--- Document segment Enclosed Below ---

I know a lot of people don't think a SS with a rigid fork is a viable beginners bike, but I suspect a lot of folks would do just fine with one and that would give them a viable basic bike to upgrade later. I still miss that bike.


----------



## unerlaubt (Aug 2, 2019)

x..


----------



## Bozo T CLown (Aug 10, 2020)

Colo Springs E said:


> I smashed and thrashed an entry-to-mid level GT Avalanche hardtail with a yellow-sticker Suntour front fork for over a year through rock gardens, continual 12-18" drops, roots, stumps, etc and didn't break myself or the bike. Was it heavier and had lower quality components than more expensive bikes? Of course, but there was nothing any less safe about riding that cheap GT than a much nicer boutique bike. I know. I did it.


Agree. I was on a cheap (practically) ridged, tiny forked, bike in the early 90's trying to ride everything. Bike was better than the rider. Saved up and bought a Gary Fisher hardtail about 1997. Still have it. Would I choose those bikes now? Of course not. But we all can't, and shouldn't, start out on $8,000+ FS bikes.


----------



## unerlaubt (Aug 2, 2019)

meh


----------



## bjcccat (Jul 28, 2009)

I would ride all these 90s bikes you are posting in a heartbeat over this total piece of crap department store Schwinn...

I am not trying to hate on anyone when I criticize this bike.

I assure you though, I could trash this bike in a few hours on a pedestrian level trail...

This bike is a total illusion... Looks like a mountain bike, so it must be one...

Department store brands play the mimic all the time, looks like a unicorn, must be a unicorn...


----------



## lotusdriver (Sep 15, 2013)

Not everyone has the ability to drop $2,000+ on a bike.

Please tell me specifically in what way the Shwinn is a "total piece of crap"

The frame is good, the wheels are solid, group set is fine, dropper post and saddle fine, bars fine

Brakes are mechanical discs, not perfect but better than V-brakes and won't fail on you.

Fork is crap, and would be my first upgrade, but it's not unsafe and unlikely to fail in normal use.
And likely better than no front suspension while you save for a better fork.


----------



## bjcccat (Jul 28, 2009)

None of the below can be considered "good" or "fine".

The dropper post is an OEM backwards engendered un-serviceable piece of junk.

AXE drivetrain??? Good luck with spares.

I can go on and on and on...

Gear doesn't make the rider, but no real rider would reasonably consider this turd bucket...


----------



## DeeCount (Oct 3, 2020)

I don't believe this bike is meant for or targeted at real riders. Seems total fine for what it is and what it's meant to do.
I wouldn't buy it. Heck, I"d rather go without and save some more money until I had $800-$1000 and buy a higher end 10yr old bike.


----------



## unerlaubt (Aug 2, 2019)

bjcccat said:


> I assure you though, I could trash this bike in a few hours on a pedestrian level trail...
> 
> This bike is a total illusion... Looks like a mountain bike, so it must be one...


Im sure you could, but I don't know how bragging about your lack of skills and riding ability strengthens your argument.


----------



## lotusdriver (Sep 15, 2013)

The issue seems to come down to, is this a "mountain bike"
Well, no it isn't.
lt's a "trail bike" or commuter bike.

Not that you couldn't take it off road. The manufacturer will say not, because that would open them up to possible litigation.

--- End of Enclosed Document segment ---

What you need to do
Please set down, word for word, the part of the bike forum thread between "Colo Springs E" and "on $8,000+ FS bikes.", inclusive.

--- Data under study Enclosed Below ---

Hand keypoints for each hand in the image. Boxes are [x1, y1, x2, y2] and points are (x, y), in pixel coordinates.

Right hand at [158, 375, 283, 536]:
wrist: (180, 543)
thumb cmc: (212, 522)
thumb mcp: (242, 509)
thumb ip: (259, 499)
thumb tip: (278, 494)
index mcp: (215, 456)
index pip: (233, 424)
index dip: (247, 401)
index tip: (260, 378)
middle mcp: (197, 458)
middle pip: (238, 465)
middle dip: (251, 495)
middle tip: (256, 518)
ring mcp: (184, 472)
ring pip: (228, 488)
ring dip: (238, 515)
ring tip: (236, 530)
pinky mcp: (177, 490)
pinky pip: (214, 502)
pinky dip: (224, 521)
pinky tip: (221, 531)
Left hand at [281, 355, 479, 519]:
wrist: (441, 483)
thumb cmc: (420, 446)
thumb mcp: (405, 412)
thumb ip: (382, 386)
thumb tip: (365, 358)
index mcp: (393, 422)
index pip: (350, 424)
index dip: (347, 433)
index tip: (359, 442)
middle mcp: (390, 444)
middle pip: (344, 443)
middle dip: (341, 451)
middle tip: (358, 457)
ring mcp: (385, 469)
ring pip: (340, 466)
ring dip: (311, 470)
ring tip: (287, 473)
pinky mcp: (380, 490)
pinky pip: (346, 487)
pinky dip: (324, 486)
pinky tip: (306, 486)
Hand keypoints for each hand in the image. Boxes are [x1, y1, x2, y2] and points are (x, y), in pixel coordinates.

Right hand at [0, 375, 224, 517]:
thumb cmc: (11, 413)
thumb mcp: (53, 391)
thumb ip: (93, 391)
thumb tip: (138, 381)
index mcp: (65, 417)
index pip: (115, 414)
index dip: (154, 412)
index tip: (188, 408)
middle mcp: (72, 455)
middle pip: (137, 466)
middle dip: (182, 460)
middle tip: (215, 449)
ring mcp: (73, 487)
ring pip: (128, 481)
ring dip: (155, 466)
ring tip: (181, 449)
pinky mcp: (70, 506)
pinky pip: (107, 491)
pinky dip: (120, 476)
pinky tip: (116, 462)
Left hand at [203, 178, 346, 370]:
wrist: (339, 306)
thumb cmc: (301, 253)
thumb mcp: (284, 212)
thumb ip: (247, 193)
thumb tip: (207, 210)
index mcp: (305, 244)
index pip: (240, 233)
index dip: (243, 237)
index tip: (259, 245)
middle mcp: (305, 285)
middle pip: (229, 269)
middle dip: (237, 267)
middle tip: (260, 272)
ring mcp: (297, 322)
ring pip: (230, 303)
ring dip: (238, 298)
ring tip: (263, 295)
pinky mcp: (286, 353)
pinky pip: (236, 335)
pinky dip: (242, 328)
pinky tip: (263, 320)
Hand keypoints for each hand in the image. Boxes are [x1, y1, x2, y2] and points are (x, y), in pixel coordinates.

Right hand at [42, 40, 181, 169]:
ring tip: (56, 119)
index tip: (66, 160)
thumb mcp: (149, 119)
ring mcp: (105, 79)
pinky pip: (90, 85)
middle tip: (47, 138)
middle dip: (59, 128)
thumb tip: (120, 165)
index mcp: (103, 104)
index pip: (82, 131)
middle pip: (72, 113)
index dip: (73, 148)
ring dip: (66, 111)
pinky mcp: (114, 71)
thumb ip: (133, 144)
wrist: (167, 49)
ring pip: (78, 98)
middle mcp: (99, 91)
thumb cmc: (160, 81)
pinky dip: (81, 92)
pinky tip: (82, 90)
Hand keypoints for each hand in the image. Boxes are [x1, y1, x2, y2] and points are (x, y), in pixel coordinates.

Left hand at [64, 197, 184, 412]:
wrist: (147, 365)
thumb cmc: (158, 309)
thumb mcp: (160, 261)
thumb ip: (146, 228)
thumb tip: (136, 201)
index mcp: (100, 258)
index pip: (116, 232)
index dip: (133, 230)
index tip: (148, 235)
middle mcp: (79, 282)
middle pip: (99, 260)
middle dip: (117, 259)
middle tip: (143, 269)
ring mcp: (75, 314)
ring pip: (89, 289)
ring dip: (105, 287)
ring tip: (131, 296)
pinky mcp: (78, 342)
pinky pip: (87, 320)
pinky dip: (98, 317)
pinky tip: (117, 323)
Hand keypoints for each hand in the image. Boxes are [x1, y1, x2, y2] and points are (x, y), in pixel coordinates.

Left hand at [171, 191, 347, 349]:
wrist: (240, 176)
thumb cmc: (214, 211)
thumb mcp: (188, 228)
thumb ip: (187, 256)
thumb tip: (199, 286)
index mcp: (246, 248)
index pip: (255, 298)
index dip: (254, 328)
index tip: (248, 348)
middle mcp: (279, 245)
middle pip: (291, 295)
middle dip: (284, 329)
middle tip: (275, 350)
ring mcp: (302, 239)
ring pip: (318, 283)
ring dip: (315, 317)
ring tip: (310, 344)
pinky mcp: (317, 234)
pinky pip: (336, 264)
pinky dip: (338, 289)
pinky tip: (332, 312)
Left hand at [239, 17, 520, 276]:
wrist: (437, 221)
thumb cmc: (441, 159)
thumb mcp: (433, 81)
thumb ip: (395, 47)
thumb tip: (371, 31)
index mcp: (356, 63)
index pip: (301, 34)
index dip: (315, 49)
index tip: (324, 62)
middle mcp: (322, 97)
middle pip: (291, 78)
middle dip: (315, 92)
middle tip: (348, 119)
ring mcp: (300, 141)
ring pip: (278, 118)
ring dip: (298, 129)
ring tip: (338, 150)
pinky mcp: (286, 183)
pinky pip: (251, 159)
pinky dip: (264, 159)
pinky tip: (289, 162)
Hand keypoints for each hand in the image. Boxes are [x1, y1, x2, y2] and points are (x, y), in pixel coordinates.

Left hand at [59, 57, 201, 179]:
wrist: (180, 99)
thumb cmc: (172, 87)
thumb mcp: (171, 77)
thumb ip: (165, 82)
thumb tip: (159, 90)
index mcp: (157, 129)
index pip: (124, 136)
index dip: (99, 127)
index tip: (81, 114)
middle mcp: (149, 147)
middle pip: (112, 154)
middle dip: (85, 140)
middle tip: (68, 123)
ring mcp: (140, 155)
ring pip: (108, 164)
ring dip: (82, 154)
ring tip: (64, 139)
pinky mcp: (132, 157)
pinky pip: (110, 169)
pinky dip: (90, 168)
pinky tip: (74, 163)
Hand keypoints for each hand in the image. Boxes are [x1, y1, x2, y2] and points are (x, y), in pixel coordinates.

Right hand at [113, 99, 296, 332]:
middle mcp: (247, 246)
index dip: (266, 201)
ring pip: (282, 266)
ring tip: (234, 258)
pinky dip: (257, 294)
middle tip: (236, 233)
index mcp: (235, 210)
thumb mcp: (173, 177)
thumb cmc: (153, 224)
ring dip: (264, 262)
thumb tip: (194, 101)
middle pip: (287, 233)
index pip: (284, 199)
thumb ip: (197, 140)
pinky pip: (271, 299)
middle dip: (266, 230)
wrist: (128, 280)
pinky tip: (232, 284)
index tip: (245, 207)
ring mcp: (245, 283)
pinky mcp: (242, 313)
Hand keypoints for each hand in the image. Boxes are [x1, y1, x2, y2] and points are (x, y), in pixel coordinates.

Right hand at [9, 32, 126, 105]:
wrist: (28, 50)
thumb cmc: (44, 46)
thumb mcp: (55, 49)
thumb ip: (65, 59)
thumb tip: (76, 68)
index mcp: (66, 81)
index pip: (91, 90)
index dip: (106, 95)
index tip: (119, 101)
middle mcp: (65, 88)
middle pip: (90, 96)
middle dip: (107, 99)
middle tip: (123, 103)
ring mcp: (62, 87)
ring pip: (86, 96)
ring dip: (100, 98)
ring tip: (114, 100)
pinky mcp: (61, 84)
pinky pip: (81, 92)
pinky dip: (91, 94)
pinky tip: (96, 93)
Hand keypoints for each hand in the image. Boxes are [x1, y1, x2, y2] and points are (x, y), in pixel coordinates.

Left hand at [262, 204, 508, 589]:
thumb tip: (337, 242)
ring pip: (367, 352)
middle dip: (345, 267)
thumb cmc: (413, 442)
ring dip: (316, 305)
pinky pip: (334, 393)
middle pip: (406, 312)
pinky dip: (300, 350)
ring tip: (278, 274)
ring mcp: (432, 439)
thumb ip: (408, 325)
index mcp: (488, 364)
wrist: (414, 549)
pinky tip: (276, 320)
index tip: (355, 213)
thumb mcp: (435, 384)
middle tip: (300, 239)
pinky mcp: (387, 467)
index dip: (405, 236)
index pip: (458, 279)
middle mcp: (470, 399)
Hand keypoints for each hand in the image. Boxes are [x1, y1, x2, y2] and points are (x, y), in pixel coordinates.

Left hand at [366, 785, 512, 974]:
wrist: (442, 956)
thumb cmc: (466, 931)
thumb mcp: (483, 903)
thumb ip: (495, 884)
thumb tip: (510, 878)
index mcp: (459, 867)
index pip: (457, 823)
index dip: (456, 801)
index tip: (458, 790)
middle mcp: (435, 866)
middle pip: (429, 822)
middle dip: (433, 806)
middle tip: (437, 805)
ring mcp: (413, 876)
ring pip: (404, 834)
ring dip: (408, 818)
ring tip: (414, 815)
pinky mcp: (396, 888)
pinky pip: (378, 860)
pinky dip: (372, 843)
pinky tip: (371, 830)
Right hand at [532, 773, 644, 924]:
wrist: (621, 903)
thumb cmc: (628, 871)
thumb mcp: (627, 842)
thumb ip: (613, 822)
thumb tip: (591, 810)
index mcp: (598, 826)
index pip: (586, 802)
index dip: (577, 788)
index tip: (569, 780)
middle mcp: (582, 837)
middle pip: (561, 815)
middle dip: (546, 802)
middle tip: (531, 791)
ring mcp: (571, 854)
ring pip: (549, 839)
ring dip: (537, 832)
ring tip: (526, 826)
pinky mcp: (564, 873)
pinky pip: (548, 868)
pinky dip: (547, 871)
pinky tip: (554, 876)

--- End of Enclosed Data under study ---

Exercise answer
Colo Springs E said:


> I smashed and thrashed an entry-to-mid level GT Avalanche hardtail with a yellow-sticker Suntour front fork for over a year through rock gardens, continual 12-18" drops, roots, stumps, etc and didn't break myself or the bike. Was it heavier and had lower quality components than more expensive bikes? Of course, but there was nothing any less safe about riding that cheap GT than a much nicer boutique bike. I know. I did it.


Agree. I was on a cheap (practically) ridged, tiny forked, bike in the early 90's trying to ride everything. Bike was better than the rider. Saved up and bought a Gary Fisher hardtail about 1997. Still have it. Would I choose those bikes now? Of course not. But we all can't, and shouldn't, start out on $8,000+ FS bikes.